_Aim of the exercise_: Exact copies of the lines below, from the one with "background: #0ea5e9 ->" up to and including the one with "font-weight: bold ->", are what this calls for; leave out pictures.

_Data extracts_:

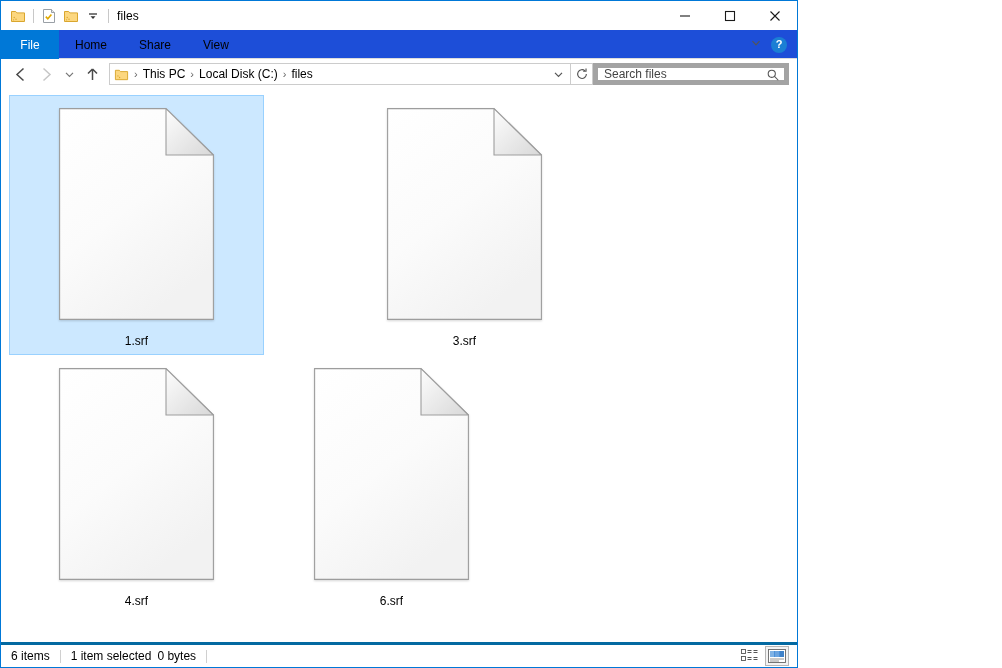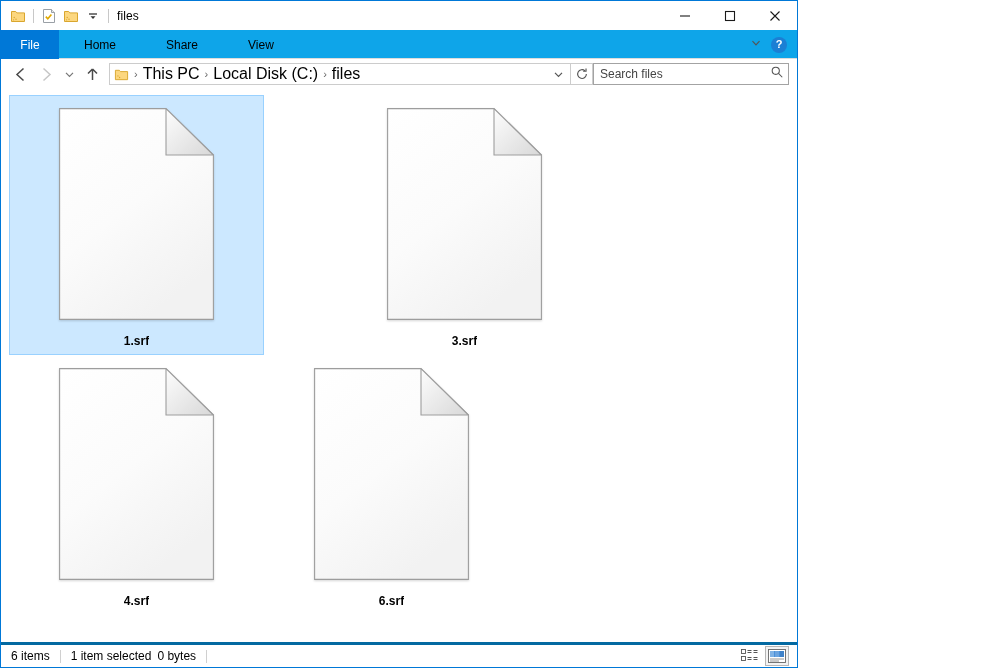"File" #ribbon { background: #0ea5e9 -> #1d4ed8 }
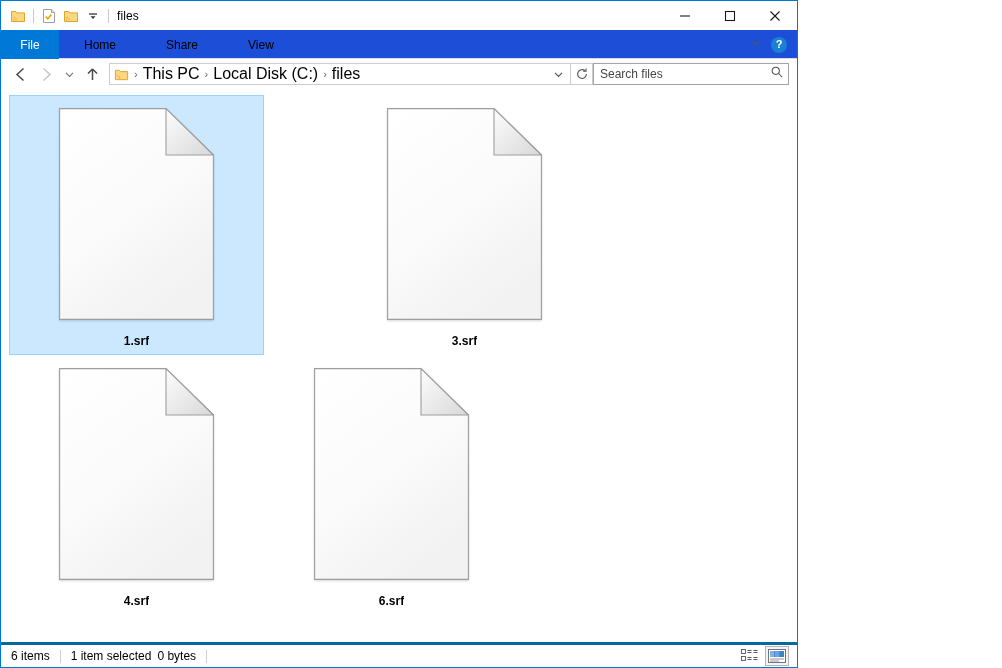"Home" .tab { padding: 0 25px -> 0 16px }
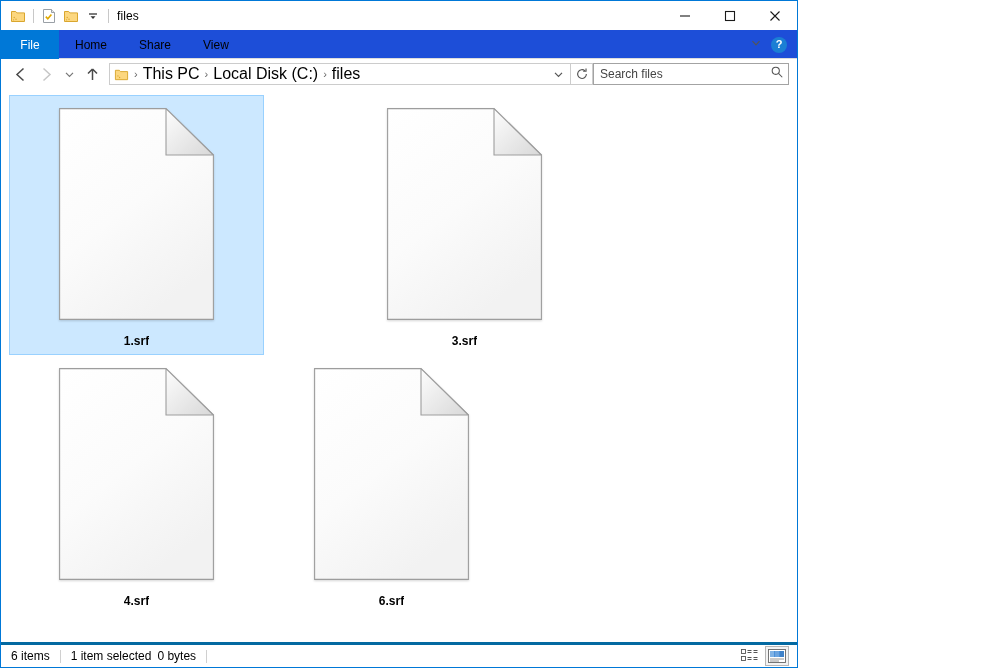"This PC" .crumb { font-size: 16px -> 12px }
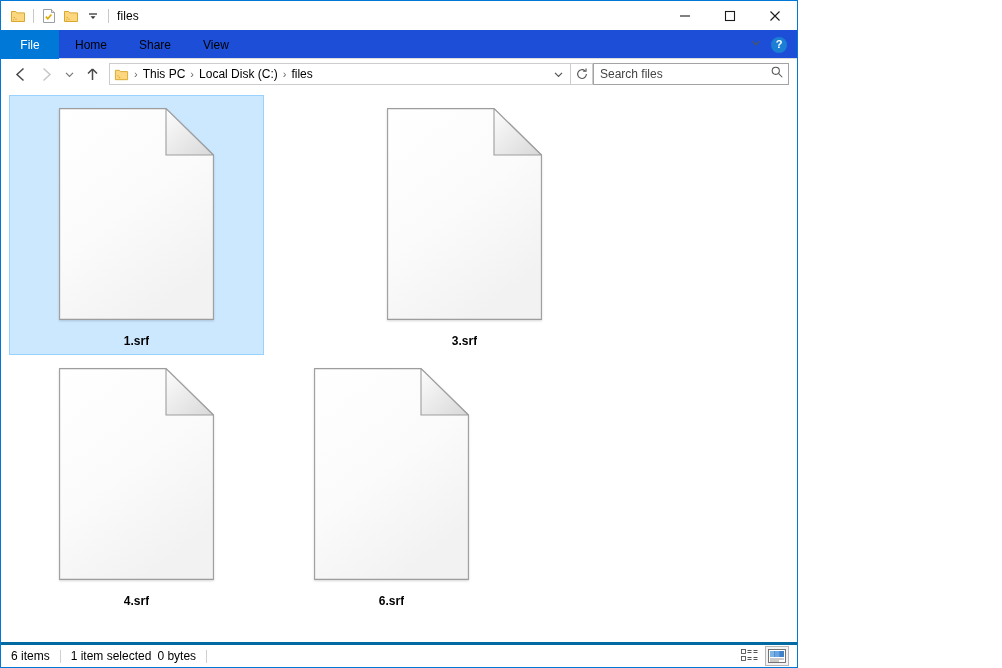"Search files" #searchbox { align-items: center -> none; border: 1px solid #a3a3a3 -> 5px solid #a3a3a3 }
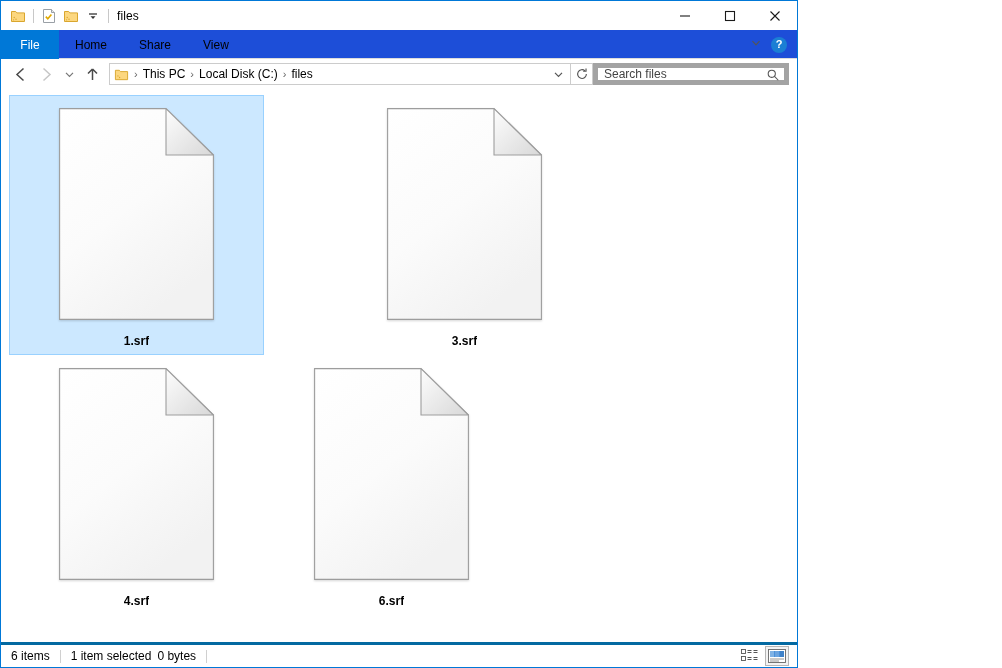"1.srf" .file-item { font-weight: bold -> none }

* * *

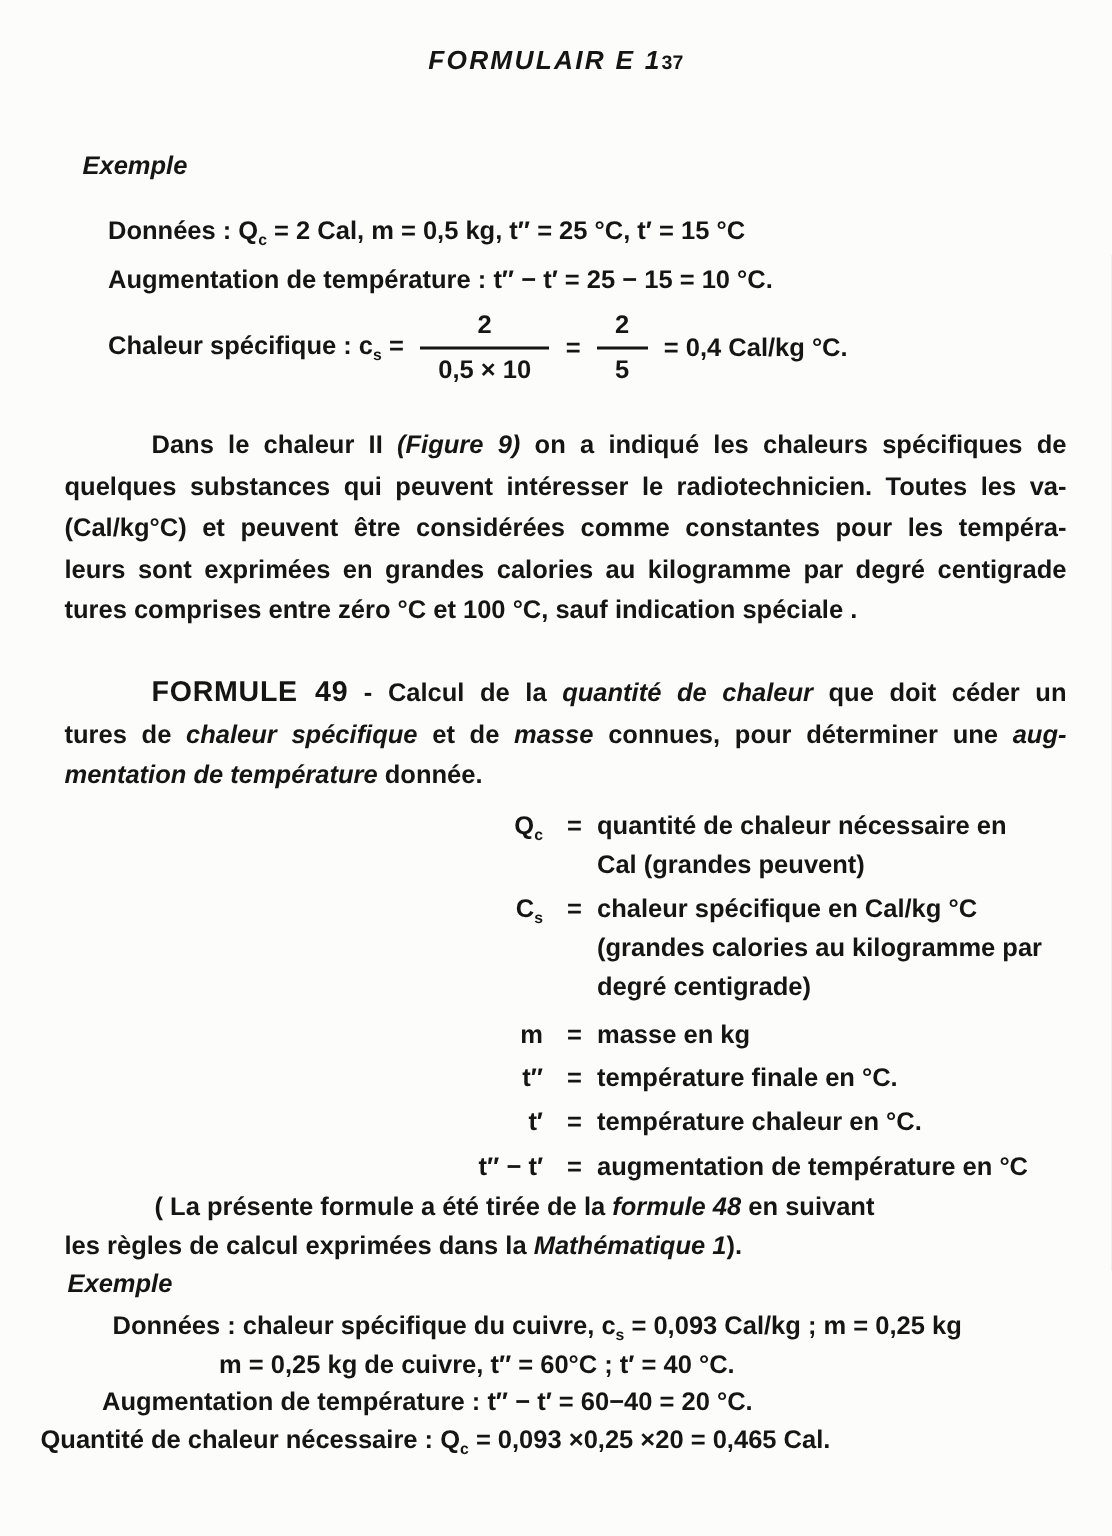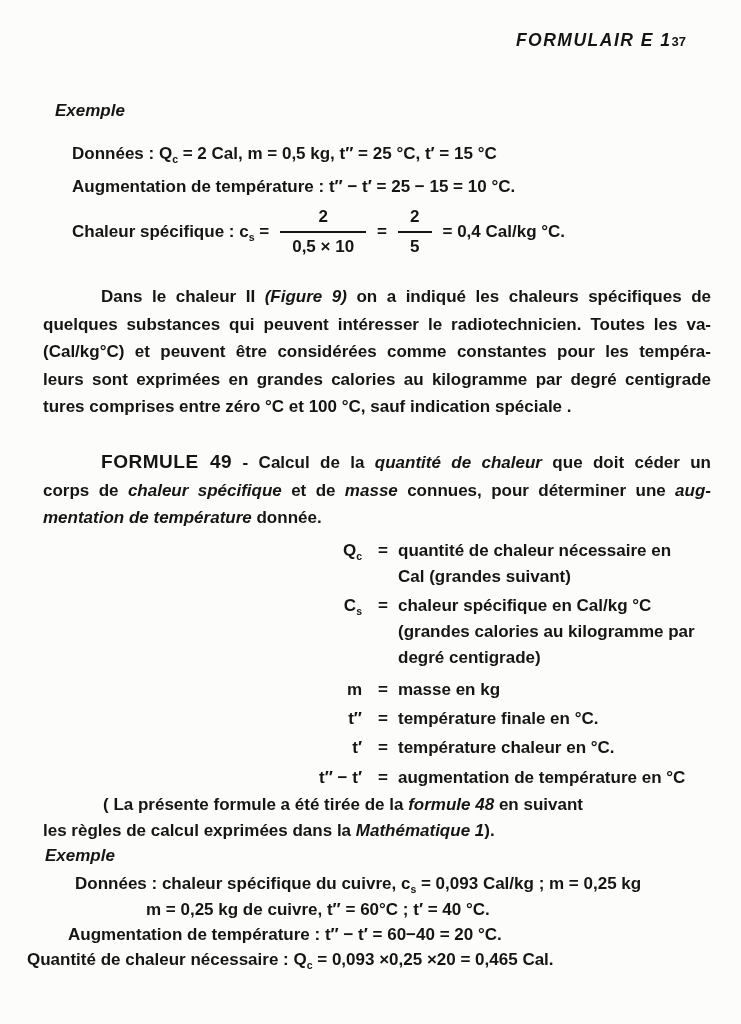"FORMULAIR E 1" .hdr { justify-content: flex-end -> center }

---

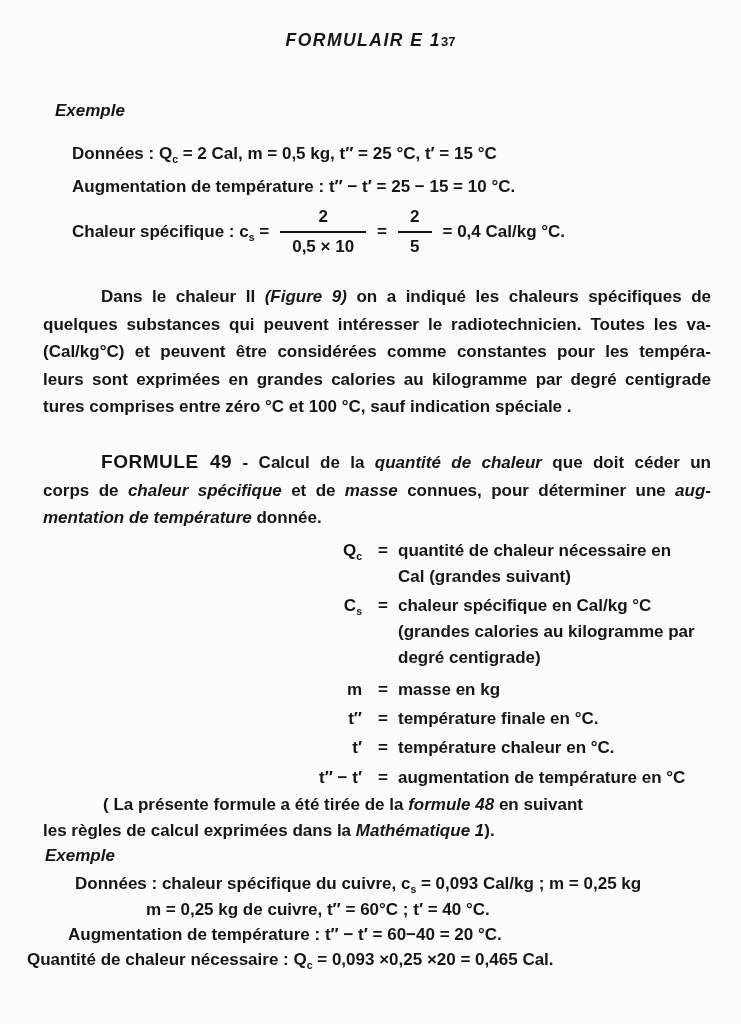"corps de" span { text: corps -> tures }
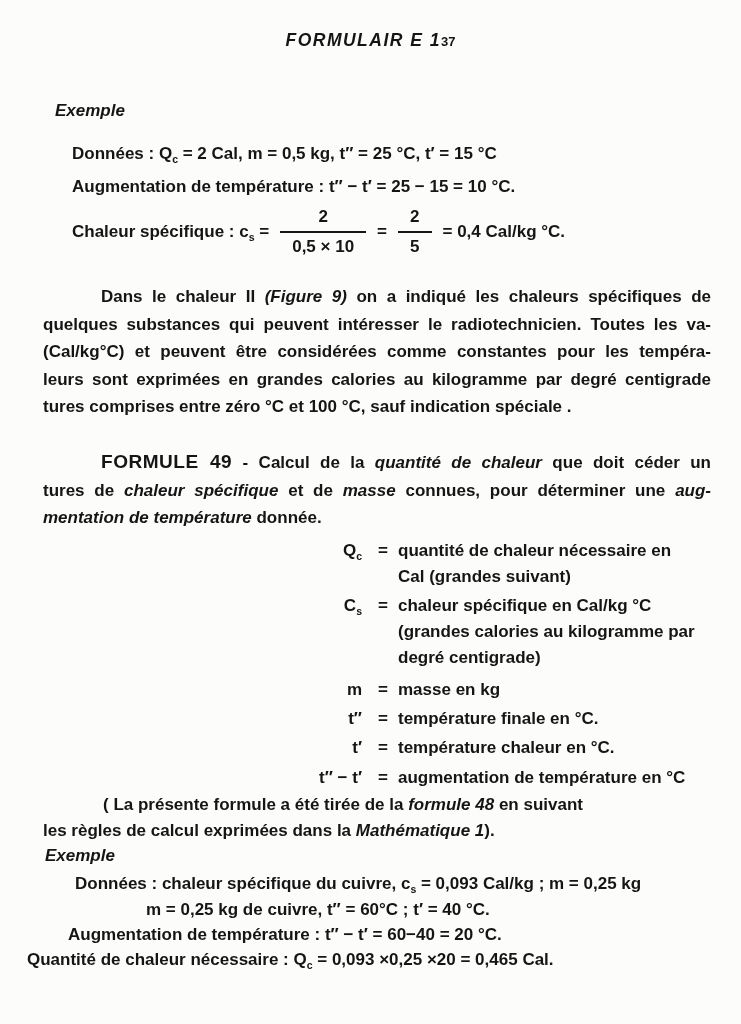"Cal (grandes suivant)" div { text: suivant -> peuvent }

_Response below_:
"File" #ribbon { background: #0ea5e9 -> #1d4ed8 }
"Home" .tab { padding: 0 25px -> 0 16px }
"This PC" .crumb { font-size: 16px -> 12px }
"Search files" #searchbox { align-items: center -> none; border: 1px solid #a3a3a3 -> 5px solid #a3a3a3 }
"1.srf" .file-item { font-weight: bold -> none }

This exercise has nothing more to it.